Le secret, c’est bien connu, entretient la légende. Ainsi, on prête à l’agent Tzipi Livni un rôle au moins indirect dans l’élimination de terroristes palestiniens dans diverses capitales européennes. C’est évidemment invérifiable.

En 1983, changement de cap: Tzipi Livni quitte le Mossad, fonde un foyer, finit son droit et lance une étude d’avocats. Epouse du publiciste Naftali Spitzer, elle a deux fils: Omri et Yuval. Ses affaires sont florissantes. Mais la dame ne tient pas en place. Bientôt, elle entre en politique. Surtout, il y a neuf ans, elle est élue au parlement sur la liste du grand parti de la droite israélienne: le Likoud.

Sous l’aile de Sharon

Son ascension est fulgurante, grâce à son mentor de choc: Ariel Sharon. En 2001, à la tête du gouvernement, il la nomme ministre du Développement. Elle sera ensuite en charge de l’Immigration, du Logement, de la Justice,, puis de la Diplomatie. Un poste qu’elle occupe depuis deux ans. A ce titre, elle conduit les négociations avec les Palestiniens depuis le sommet d’Annapolis en novembre 2007. Etonnant pour une politicienne qui jadis militait en faveur du Grand Israël!
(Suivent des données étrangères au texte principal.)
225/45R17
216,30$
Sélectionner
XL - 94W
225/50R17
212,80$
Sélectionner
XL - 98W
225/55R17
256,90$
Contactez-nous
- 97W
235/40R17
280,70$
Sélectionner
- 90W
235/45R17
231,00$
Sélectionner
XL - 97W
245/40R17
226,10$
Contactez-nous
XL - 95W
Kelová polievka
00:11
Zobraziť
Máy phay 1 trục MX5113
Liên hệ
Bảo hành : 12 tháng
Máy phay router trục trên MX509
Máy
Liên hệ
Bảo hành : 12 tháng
C’est que la dame a fait du chemin, suivant les pas d’Ariel Sharon, qui a décidé en 2005 le retrait israélien de la bande de Gaza. Tandis que les camarades de parti traitaient le premier ministre de «traître», elle n’a pas hésité à quitter le Likoud pour rejoindre Kadima, la nouvelle formation de son mentor. Il y a deux ans, elle confiait: «Je crois, comme mes parents, que le peuple juif a droit à toute la terre d’Israël. Mais on m’a aussi appris à veiller à la pérennité de notre pays et à protéger les valeurs démocratiques. S’il faut choisir entre mes rêves et la démocratie, je préfère renoncer à une partie du territoire.» N’empêche, elle est intraitable sur les frontières, le statut de Jérusalem et les réfugiés.
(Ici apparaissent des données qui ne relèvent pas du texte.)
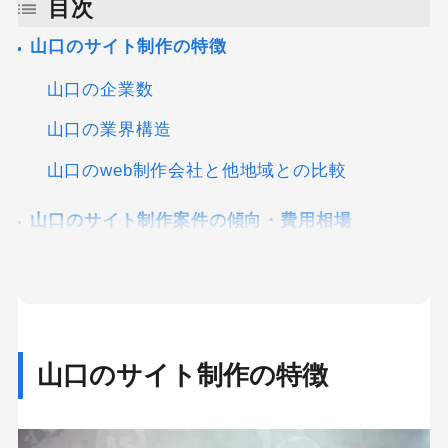
目次
ignore
山口のサイト制作の特徴
this
山口の企業数
field
山口の業界構造
山口のweb制作会社と他地域との比較
山口のサイト制作案件の傾向・費用相場
山口で失敗しない制作会社の選び方・ポイント
【強み別】全国のWeb制作案件に対応できる制作
会社
山口のサイト制作の特徴
株式会社ニュートラルワークス
【強み別】制作経験・実績が豊富な制作会社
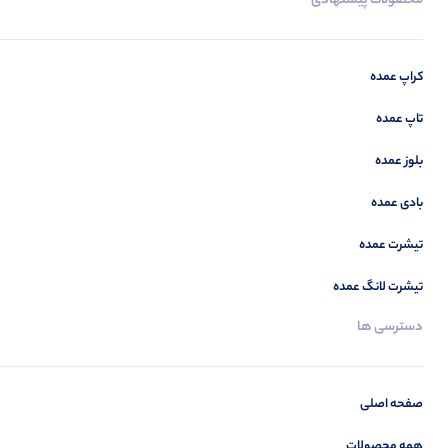
محصولات پیشنهادی
کراپ عمده
تاپ عمده
بلوز عمده
بادی عمده
تیشرت عمده
تیشرت لانگ عمده
دسترسی ها
صفحه اصلی
همه محصولات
Mais si Tzipi Livni est populaire, c’est moins pour son évolution que pour son image de «Madame Propre». Les derniers chefs du gouvernement ont été entachés par des affaires de corruption. Bref, de cette dame de fer, les Israéliens attendent surtout qu’elle fasse le ménage.

Commentaire: l’éternel casse-tête israélien

On perçoit comme un souffle d’espoir depuis que Tzipi Livni a été désignée à la tête de Kadima. En Israël, on se prend à attendre davantage de probité au gouvernement. A l’étranger, on veut croire que la paix ne serait plus impossible avec l’arrivée au pouvoir de cette amie personnelle de l’Américaine Condoleezza Rice.

Mais rien n’est joué. Et surtout pas la formation d’une coalition autour de sa personne. Car en Israël, aucun parti n’est assez fort pour gouverner seul. Il faut multiplier les alliances de part et d’autre de l’échiquier politique. Celui qui «prend les commandes» fait le grand écart pour ne mécontenter personne. Difficile dans ces conditions de prendre des décisions radicales. Depuis 1992, aucun premier ministre n’est parvenu jusqu’au terme de son mandat. La malédiction des élections anticipées n’en finit pas de frapper la démocratie israélienne.

C’est d’autant plus vrai pour Tzipi Livni, qui a maintenant le couteau sous la gorge. Si elle ne trouve pas de coalition, des élections anticipées seront convoquées. Or elle vient de prendre la tête d’un parti divisé, dont on ne sait pas très bien comment il survivrait à des législatives.